Depois de Queiroz, o biólogo Christian Hoffmann, pesquisador associado ao Centro de Pesquisa em Alimentos, um dos Centros de Pesquisa, Inovação e Difusão (Cepid) apoiados pela FAPESP, falou sobre o microbioma, o conjunto de bactérias e outros microrganismos que habita o corpo humano. Por estar em contato direto com o ambiente, o microbioma da pele está mais sujeito a influências externas: um estudo, por exemplo, demonstrou que as bactérias da língua dos animais de estimação são as mesmas encontradas nas mãos de seus donos.

A dieta alimentar foi usada como exemplo para explicar como se forma a microbiota intestinal. “O que as pessoas têm hoje no intestino é resultado de seu padrão alimentar”, contou Hoffman. E completou: “Conseguimos segregar populações humanas somente com base em suas bactérias”. Segundo ele, baseado nas informações genéticas desses microrganismos, é possível identificar pelo menos dois grupos de pessoas: as que tendem a comer mais proteína e as que preferem carboidratos.

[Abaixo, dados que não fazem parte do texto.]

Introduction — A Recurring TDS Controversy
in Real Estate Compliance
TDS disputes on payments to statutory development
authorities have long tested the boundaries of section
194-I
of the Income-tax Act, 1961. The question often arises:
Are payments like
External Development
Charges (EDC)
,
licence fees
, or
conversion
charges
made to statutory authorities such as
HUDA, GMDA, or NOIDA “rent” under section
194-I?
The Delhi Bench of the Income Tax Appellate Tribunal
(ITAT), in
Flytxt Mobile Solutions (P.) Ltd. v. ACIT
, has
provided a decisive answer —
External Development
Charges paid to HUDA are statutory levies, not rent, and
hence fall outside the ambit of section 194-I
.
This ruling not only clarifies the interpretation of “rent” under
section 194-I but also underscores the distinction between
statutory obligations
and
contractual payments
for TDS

Os biólogos e divulgadores de ciência Rafael Arnoni, Camila Beraldo, Marcelo Sato e Lucas Andrade, do podcast Alô Ciência, aproveitaram a interação com o público de outra cervejaria para gravar um programa. Nele discutiram o papel da divulgação científica como ferramenta política. “Nós, cientistas, somos a sociedade, fazemos parte dela. Não podemos nos distanciar. Se a sociedade não se envolve com política, consequentemente o cientista não se envolve com política também”, refletiu Arnoni.

A equipe do Pint of Science Brasil planeja ampliar ainda mais o alcance do evento. “Já temos mais 36 cidades interessadas em participar em 2019, antes mesmo de iniciarmos a preparação do próximo encontro”, contou Luiz Gustavo de Almeida, coordenador do evento em São Paulo. O plano, segundo a coordenadora geral Natalia, é abrir um edital por volta de agosto para receber propostas, de maneira que em outubro as cidades participantes possam começar a organização.

Além de ampliar território, os organizadores têm outros desafios. Um deles é atrair um número maior de pessoas com pouco contato com a ciência. Outro é realizar o evento em lugares com comida e bebida mais baratas e, portanto, acessíveis a determinada parcela da população. Por fim, é desejável descentralizar os encontros, levando a iniciativa para as regiões periféricas.